-------- Study material --------
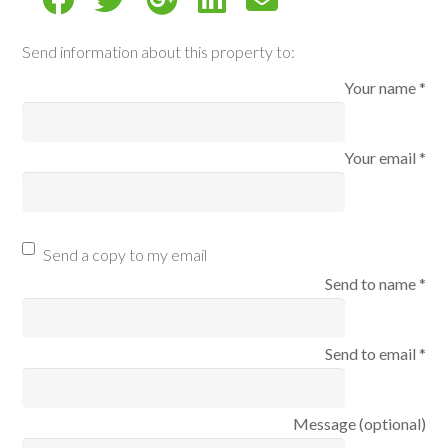
Send information about this property to:
Your name *
Your email *
Send a copy to my email
Send to name *
Send to email *
Message (optional)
--------
Description of the task => Please report every line above that contains the word "Send", copying each such line in full.

Completed task =>
Send information about this property to:
Send a copy to my email
Send to name *
Send to email *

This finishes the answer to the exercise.